Nuvectra Corporation (NVTR) was recently separated from Greatbatch (GB). Nuvectra is a neuromodulation medical device company, develops and commercializes its neurostimulation technology platform for the treatment of various disorders in neuroscience and clinical markets in Europe. The company had revenues of $3.7 million in 2015 from selling its Algovita spinal cord stimulation system that is used for the treatment of chronic pain of the trunk and limbs. Besides that, it has few more interesting technologies in various development stages.
When a solid $1 billion company separates a tiny-losing $45 million medical company, the spinoff must immediately crash as institutional investor hurry to sell the tiny stock. That’s exactly what happened to NVTR, who went down all the way from $10.5 to currently $4.8. Interestingly, at this level NVTR’s market cap is around $48 million, almost half its cash and equivalents of roughly $75 million and zero debt. In other words, we have a spinoff which is also a Net-Net stock (current assets minus all liabilities is much greater then market cap).

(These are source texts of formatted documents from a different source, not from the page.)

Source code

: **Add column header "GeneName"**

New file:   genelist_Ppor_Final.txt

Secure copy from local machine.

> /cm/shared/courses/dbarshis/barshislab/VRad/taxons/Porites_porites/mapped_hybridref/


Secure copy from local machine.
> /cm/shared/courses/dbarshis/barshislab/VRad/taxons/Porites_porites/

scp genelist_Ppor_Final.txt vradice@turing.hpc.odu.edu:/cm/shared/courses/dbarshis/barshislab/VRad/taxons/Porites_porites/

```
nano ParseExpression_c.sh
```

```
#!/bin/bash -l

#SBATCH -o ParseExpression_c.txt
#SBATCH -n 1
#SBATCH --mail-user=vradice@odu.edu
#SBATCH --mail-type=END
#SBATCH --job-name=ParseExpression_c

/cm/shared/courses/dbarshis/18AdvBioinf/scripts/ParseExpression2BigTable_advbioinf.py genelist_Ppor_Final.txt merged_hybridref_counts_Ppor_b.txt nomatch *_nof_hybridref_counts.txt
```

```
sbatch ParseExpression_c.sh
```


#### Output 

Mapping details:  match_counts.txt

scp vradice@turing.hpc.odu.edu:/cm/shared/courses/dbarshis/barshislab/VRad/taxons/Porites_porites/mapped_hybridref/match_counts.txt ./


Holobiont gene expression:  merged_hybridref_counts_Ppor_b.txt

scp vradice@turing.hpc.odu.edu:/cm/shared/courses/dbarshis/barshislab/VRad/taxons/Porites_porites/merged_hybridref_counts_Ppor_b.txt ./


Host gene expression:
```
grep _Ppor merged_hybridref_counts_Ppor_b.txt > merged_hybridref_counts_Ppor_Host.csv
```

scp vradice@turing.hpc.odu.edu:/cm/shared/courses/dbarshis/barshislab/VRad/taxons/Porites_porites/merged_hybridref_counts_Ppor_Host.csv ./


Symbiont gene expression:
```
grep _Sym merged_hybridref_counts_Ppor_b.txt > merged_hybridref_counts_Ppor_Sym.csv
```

Nuvectra is still losing money and will continue to loss more in the next few years as R&D is expected to increase. This means a high cash burn rate. On the other hand, it can borrow up to $45 million in the next 2 years under several conditions to support its R&D and marketing efforts. In addition, it has a strong and very experienced management with highly compensation program depending on the stock price, so they will probably work hard to succeed (or to sell the company to one the giant competitors at much higher values).
To summarize, It’s a classic high risk – high reward situation. If growth will be substantial the stock could skyrocket, and on the other side if it fails it can go down. However, the answer will be given only few years from now, and in the meantime I think the stock should trade at much higher prices similar to its peers.
So should you buy? Â At $4.5 when the stock is traded below its net cash value I would risk a few percents of my portfolio in order to be rewarded if things will go right, so I’ll add it to the recommended spinoffs list and will watch closely on the occurrences in the near future. If you’re not a fun of roller coasters, please don’t buy this (speculative) stock.